Key Results and Contributions:

• State-of-the-art 1.7B Model: The e3 recipe, applied to fine-tune a Qwen3-1.7B model on the DeepScaleR dataset (up to a 16k token training budget), achieved the best-known performance for models under 2B parameters on AIME'25 and HMMT'25 benchmarks.
• Strong Extrapolation: The e3-1.7B model demonstrated consistent performance improvement when extrapolating test-time compute up to 32k tokens (2x its maximum training budget), outperforming even some larger 7B/32B models in this extrapolation regime.
• Improved Pass@k: e3 not only improves pass@1 scores but also pass@k (e.g., pass@32) over the base model, indicating it discovers new solutions through exploration rather than just "sharpening" the distribution around known good solutions.
• Principled Recipe: The paper provides a clear, three-part recipe and analyzes each component's role in enabling in-context exploration and test-time compute extrapolation.

Implementation Considerations:

• Base Model Choice: The base model should ideally possess or be amenable to developing skill asymmetries (like a VG gap).
• RL Algorithm: The paper uses GRPO, but the principles regarding negative gradients are applicable to other policy gradient methods.
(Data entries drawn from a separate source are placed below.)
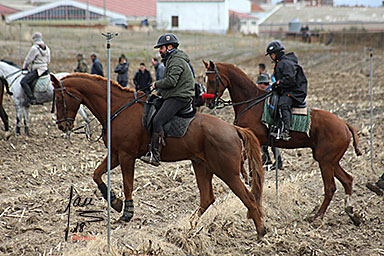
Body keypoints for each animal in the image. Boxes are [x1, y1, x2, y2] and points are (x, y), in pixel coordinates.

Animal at [50, 73, 268, 239]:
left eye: (59, 99)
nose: (61, 126)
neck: (118, 108)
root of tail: (233, 129)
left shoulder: (126, 156)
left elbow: (128, 184)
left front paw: (126, 213)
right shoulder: (115, 155)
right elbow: (96, 174)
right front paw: (114, 201)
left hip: (228, 173)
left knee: (248, 197)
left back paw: (260, 231)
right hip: (202, 166)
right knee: (207, 199)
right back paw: (187, 227)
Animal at [204, 60, 364, 224]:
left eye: (212, 80)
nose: (208, 102)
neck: (251, 103)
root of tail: (344, 124)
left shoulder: (254, 140)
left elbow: (246, 161)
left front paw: (248, 178)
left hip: (326, 161)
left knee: (330, 188)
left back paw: (317, 216)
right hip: (330, 161)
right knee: (347, 180)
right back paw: (350, 212)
Attention to hyperparameters like PPO clipping thresholds for off-policy updates is important.
• Curriculum Design: The coupled curriculum requires careful staging of data difficulty and training budgets. The provided formula offers a heuristic for budget selection at each stage.
• Computational Cost: Training with RL, especially at long sequence lengths and with curricula, can be computationally intensive, requiring multi-GPU setups. The paper notes using H100 GPUs and TPUs.

Practical Implications:

• Developing More Capable LLMs: e3 offers a path to train LLMs that can more effectively use increased inference-time compute to solve harder problems.
• Beyond Simple Scaling: It highlights that simply increasing training data or model size might not be enough; specific training strategies are needed to unlock extrapolative reasoning.
• Understanding RL in LLMs: The work provides insights into the mechanisms of RL fine-tuning, particularly the role of negative gradients and how they interact with model characteristics (asymmetries) and training setup (curriculum).

The paper concludes by discussing broader implications, such as the distinction between simple "sharpening" of model distributions versus genuine in-context exploration, the connection of curricula to dense rewards, and the potential for discovering and imbuing new types of asymmetries in LLMs.